An idea which came to me while walking to the office this morning, on how to implement the 'mouse movement' recognition. Assuming that OpenKinect is not providing such by itself.
Mail to save the braindump before I forget. CC you for redundant storage in 2nd brain.
<brain-dump>
The idea assumes that a person interacting with Kinect/Display will stand in front of it and have their hand stretched forward, towards the display.
Use the 'Depth' image.
Find the pixel whose value indicates that it is nearest to the display. Depending on the depth encoding this should be either the maximum pixel value, or the minimum.
<< This should at least be the user's hand. Depending on resolution and posture it may actually be the tip of a finger. It could also be the whole body if the user is not yet pointing to the display. That is actually a good thing, as this would track persons as they pass by, giving us the effect we want, automatically. >>
(Possibly find all pixels with that value and compute their centroid).
We now have an x/y location, and we can track it as new depth images are send to us by the device.
And the actual depth (i.e. max/min) gives us a z-channel too.

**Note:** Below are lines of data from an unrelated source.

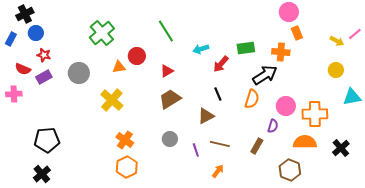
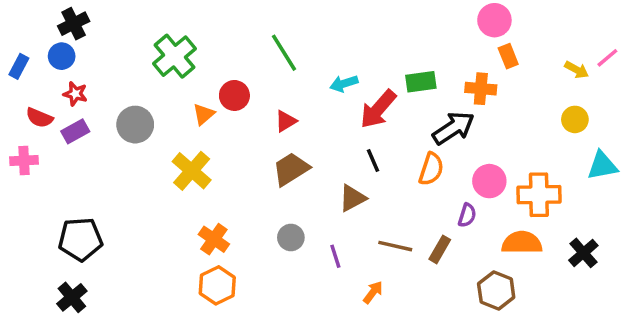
black cross: (25, 14) -> (74, 24), moved
red arrow: (221, 64) -> (378, 109), size x1.4
orange triangle: (119, 67) -> (204, 114), turned -32
brown line: (220, 144) -> (395, 246), moved

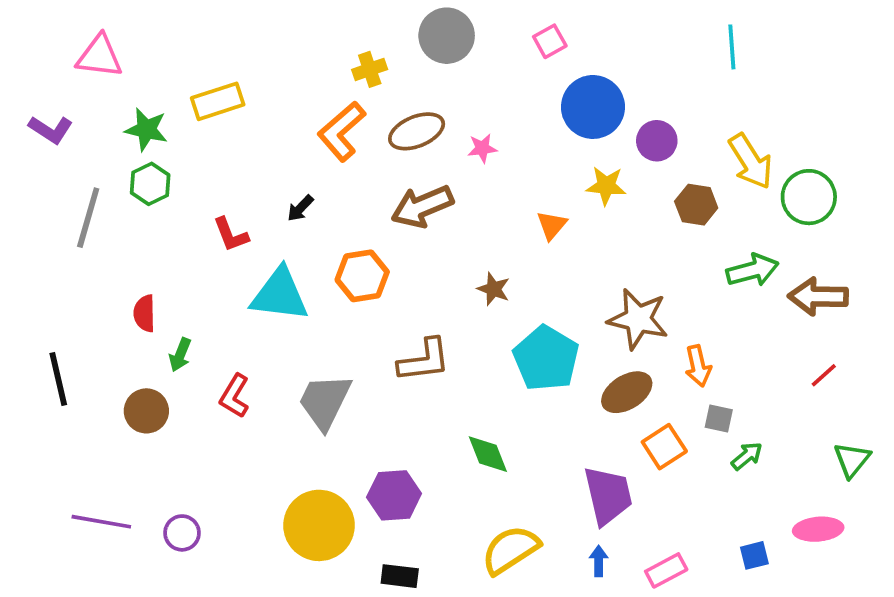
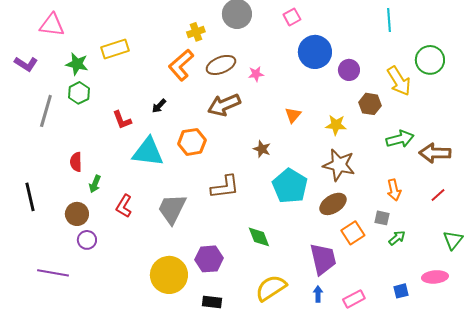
yellow star: (606, 186) -> (336, 125), moved
green circle: (809, 197) -> (430, 60), moved
orange arrow: (698, 366) -> (394, 190), moved
purple circle: (182, 533) -> (87, 240), moved

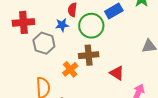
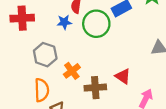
gray hexagon: (44, 43) -> (45, 55), moved
brown cross: (89, 55) -> (95, 88), moved

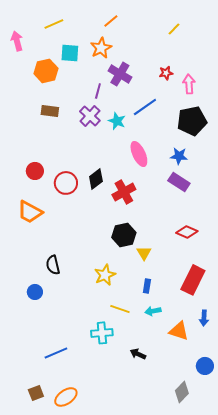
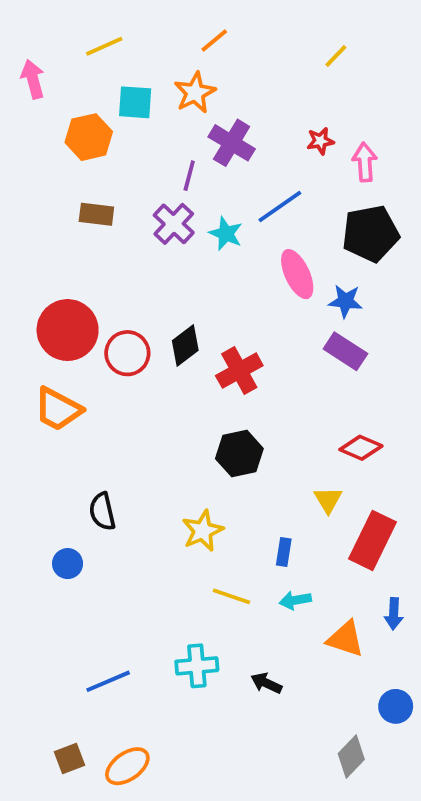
pink ellipse: (139, 154) -> (297, 274), moved
red circle: (35, 171) -> (68, 330), size x1.8
yellow triangle: (144, 253) -> (328, 500), moved
cyan cross: (102, 333) -> (197, 666), moved

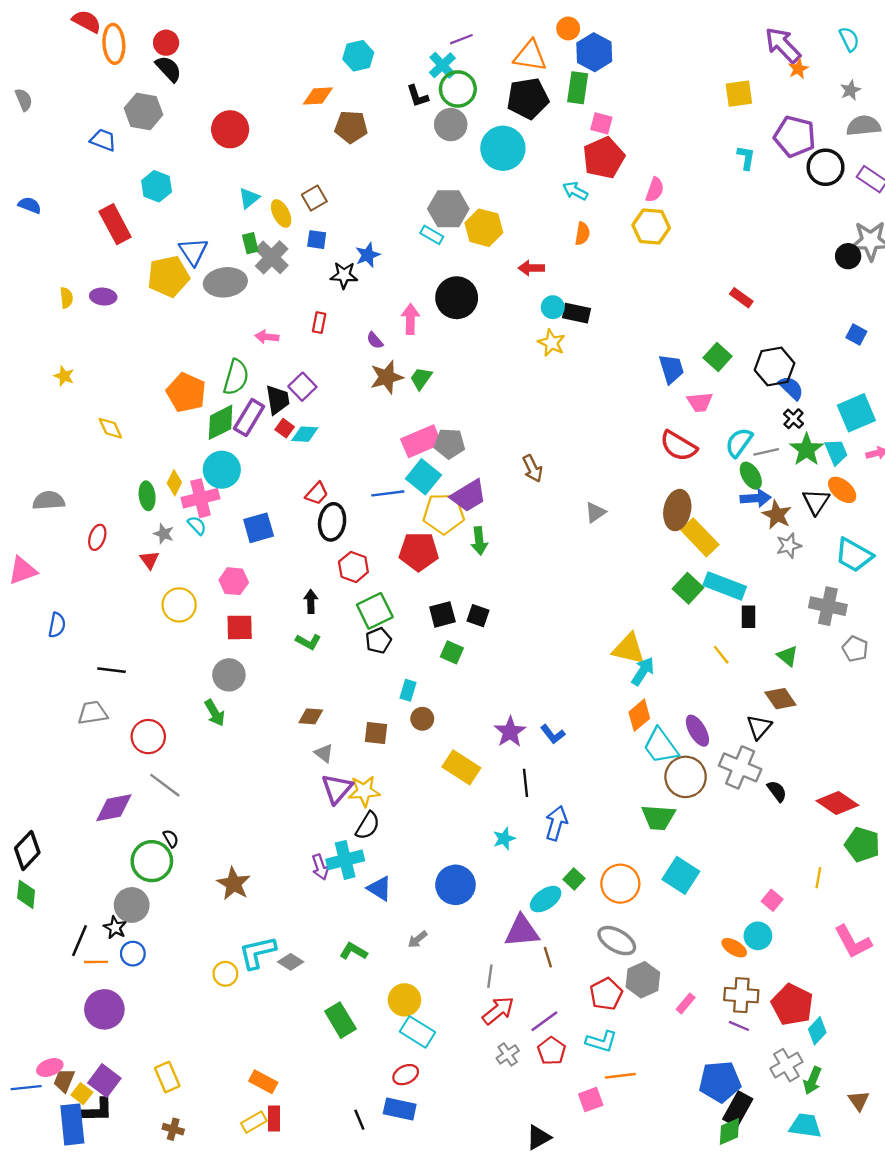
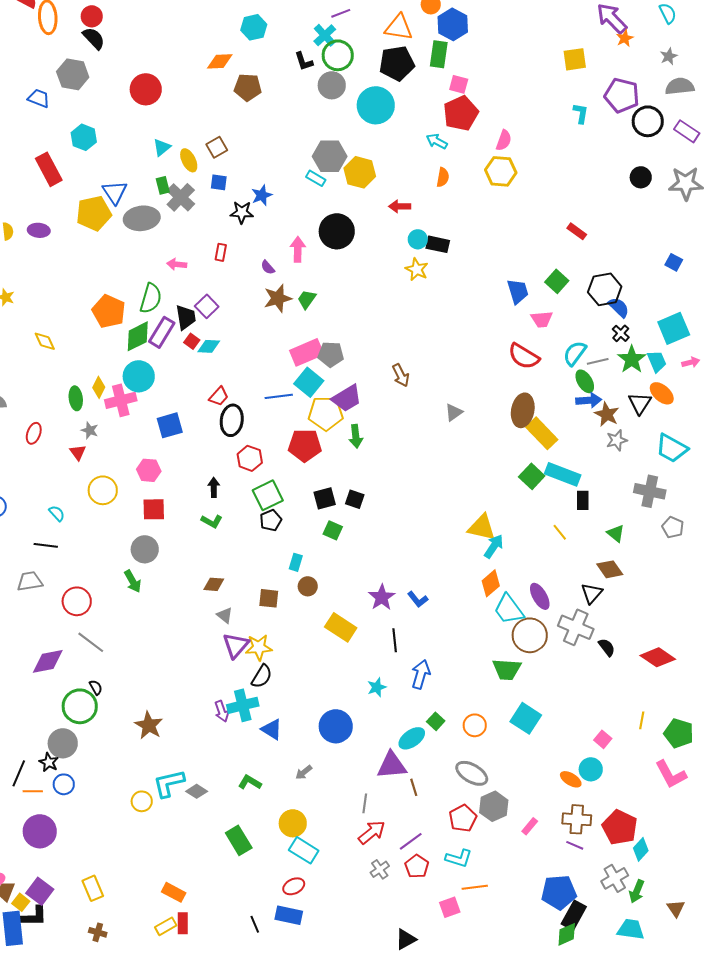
black circle: (848, 256) -> (641, 177), moved
cyan semicircle: (197, 525) -> (57, 513), moved
green pentagon: (862, 845) -> (679, 733), moved
orange circle: (620, 884) -> (475, 725), size x0.7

(Possibly run a windowed average over the stream of coordinates to smooth things out).
Advanced idea:
Depending on the depth resolution Kinect may be able to separate finger tips from the hand. They might be all in the same plane, or in different but nearby planes.
Get the bounding box inside of which all nearest the pixels are. Tracking the size of this box over time gives a sense of 'scale', i.e. how open (flat, wide) vs closed (small clump) the hand is. This could be bound to 'zoom'. => What is the tablet gesture called where two fingers pinch, move apart ? Same idea, using the whole hand.
(We might have to compensate for size changes due to depth changes, i.e. normalize to a fixed depth)
More advanced:
Having the (normalized) bounding box with the hand/fingers we can use known techniques on the region to determine rotation of the content over time (*) and get another channel of movement.
This might even work if the finger tips are not separated from the hand, if the shape of the whole hand itself is distinctive enough to latch on.
This would actually be also another way of getting scale changes, albeit more computationally expensive.
(*) See Crimp GSoC, Affine Registration: Transform images to compare to log-polar representation, run FFT on it and perform a phase correlation.
The resulting shift values in the log-polar domain translate into scale and rotation values in the cartesian domain.
</brain-dump>